From this spoken utterance, we want to know what the intent was (set a timer) and the specific information provided (5 minutes). If we design our model to understand this type of phrase, Rhino can process audio and then return a JSON object with all the relevant details:

“Set a timer for 5 minutes” → { intent: “setTimer”, slots: { minutes: “5” }}

To capture this utterance (and similar ones), we can use this syntax:

Phrases in square brackets provide a choice. Phrases in parentheses are entirely optional and may be omitted. See the syntax cheat sheet for more details. The item$pv.SingledigitInteger:minutesis a “slot”, which gives us an array of possible choices and assigns the specific choice mentioned to the output.

This single expression handles many variations in phrasing:

“Set a timer for 5 minutes”, “Start timer 2 minutes”, “Set the timer for 3 minutes”

… et cetera.

Here’s the grammar source file (YAML format) for this tutorial. It handles hours, minutes, and seconds along with distinct intents for “pause” and “resume”.

Once we’re satisfied with our grammar, we can train the text into a bespoke voice model. The trained context model is available on GitHub, under the Apache 2.0 license. Contexts can be designed and trained in Picovoice Console.

Coding a Voice-enabled Electron/Vue app

With a voice model ready, let’s build a quick app. Electron is a tremendously popular platform for making cross-platform desktop applications. We’ll use Electron with Vue as the front-end framework for the GUI. The Picovoice SDK provides a combined wake word engine, Speech-to-Intent engine, and a state machine logic to create a continuous voice assistant interaction loop (e.g., “Jarvis, dim the living room lights”).

Logos for technology used in the tutorial

Electron is essentially NodeJS and Chromium glued together, leaving a question as to where our audio processing logic goes.
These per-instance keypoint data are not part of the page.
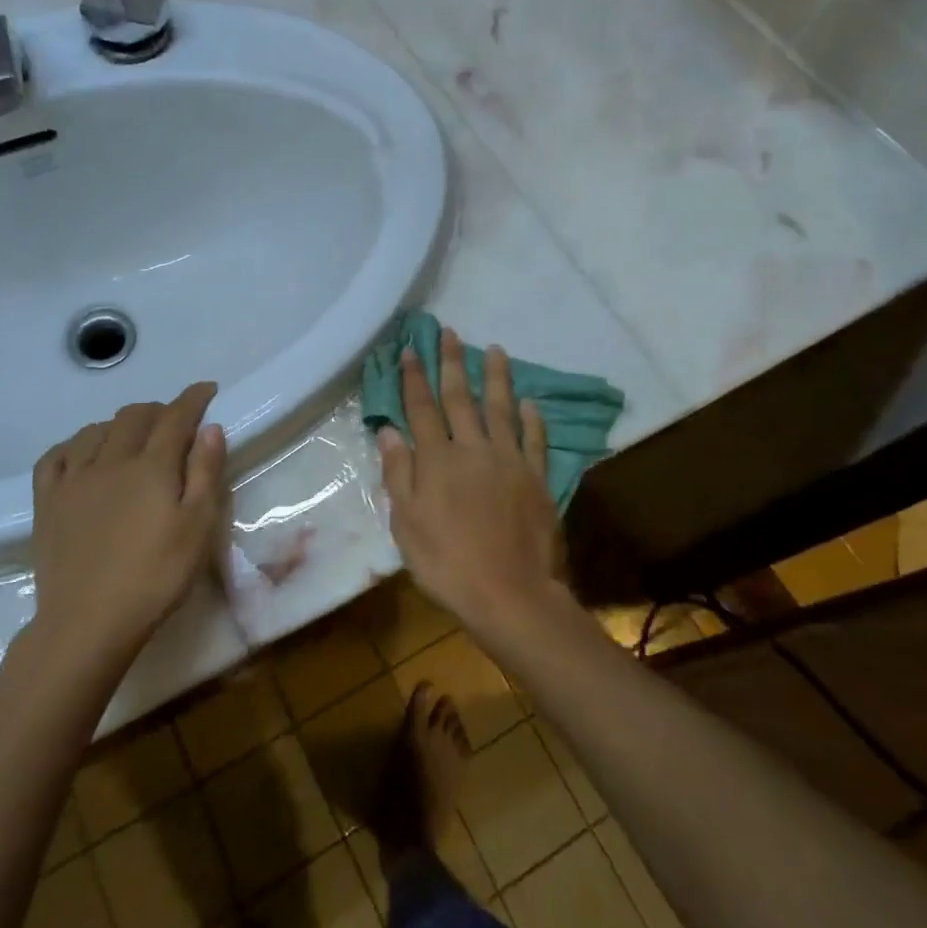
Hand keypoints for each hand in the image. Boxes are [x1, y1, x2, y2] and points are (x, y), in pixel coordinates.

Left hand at [27, 382, 226, 659]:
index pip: (176, 416)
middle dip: (159, 409)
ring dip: (120, 424)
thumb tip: (210, 428)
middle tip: (175, 421)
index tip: (208, 389)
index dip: (193, 398)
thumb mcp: (198, 528)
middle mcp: (110, 460)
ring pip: (96, 430)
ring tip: (133, 437)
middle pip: (135, 416)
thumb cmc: (155, 577)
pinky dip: (76, 444)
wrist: (87, 623)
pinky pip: (56, 456)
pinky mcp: (47, 502)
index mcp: (151, 466)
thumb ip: (205, 473)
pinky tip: (83, 453)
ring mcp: (73, 479)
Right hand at [376, 329, 568, 647]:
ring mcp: (509, 461)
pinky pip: (534, 439)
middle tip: (450, 332)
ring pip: (500, 408)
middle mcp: (473, 449)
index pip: (422, 408)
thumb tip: (389, 431)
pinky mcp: (537, 478)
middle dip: (452, 363)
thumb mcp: (407, 525)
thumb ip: (399, 474)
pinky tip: (529, 401)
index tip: (410, 349)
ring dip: (496, 377)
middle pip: (460, 398)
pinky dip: (531, 418)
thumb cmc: (447, 563)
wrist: (510, 594)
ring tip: (495, 349)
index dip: (414, 377)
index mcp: (437, 460)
We will be doing all of the audio processing on the Chromium side, which has full support for the Web Audio API and WebAssembly (details of which are thankfully abstracted completely by the SDK).

First, install a recent version of the @vue/cli if you have not already. We’ll create a new Vue 3 project, add electron builder, and then add the Picovoice SDK for Vue and its peer dependencies.

To keep the article succinct, I’ve provided the project on GitHub. If you’d like, clone it to obtain the final result.

  1. Initial setup of package and dependencies (commands from above)
  2. Add the trained timer model (store as in public directory) and its source grammar (YAML)
  3. Replace HelloWorld.vue with VoiceTimer.vue. It picks a built-in wake word (I chose “Computer”), provides our timer model as an argument, and outputs voice events to the JavaScript console
  4. Link the voice commands to timer logic

VoiceTimer.vue is the heart of the project. It imports the Picovoice composable function and calls init Picovoice with the arguments provided. It watches for wakeWordDetection and inference so it can run events based on voice commands. Calling start starts up the microphone and voice processing. The voice events emitted from Picovoice drive the timer, and the results are reflected in the GUI.

The finished demo

We’ve built a minimalist kitchen timer app that provides a small but useful skill without sending microphone data over the internet. Running on Electron makes our app portable, and Vue gives a solid foundation to expand the application’s visual complexity and keep it organized. We can expand the voice model to support things like timer names, and queries, all while keeping everything 100% offline.

--

--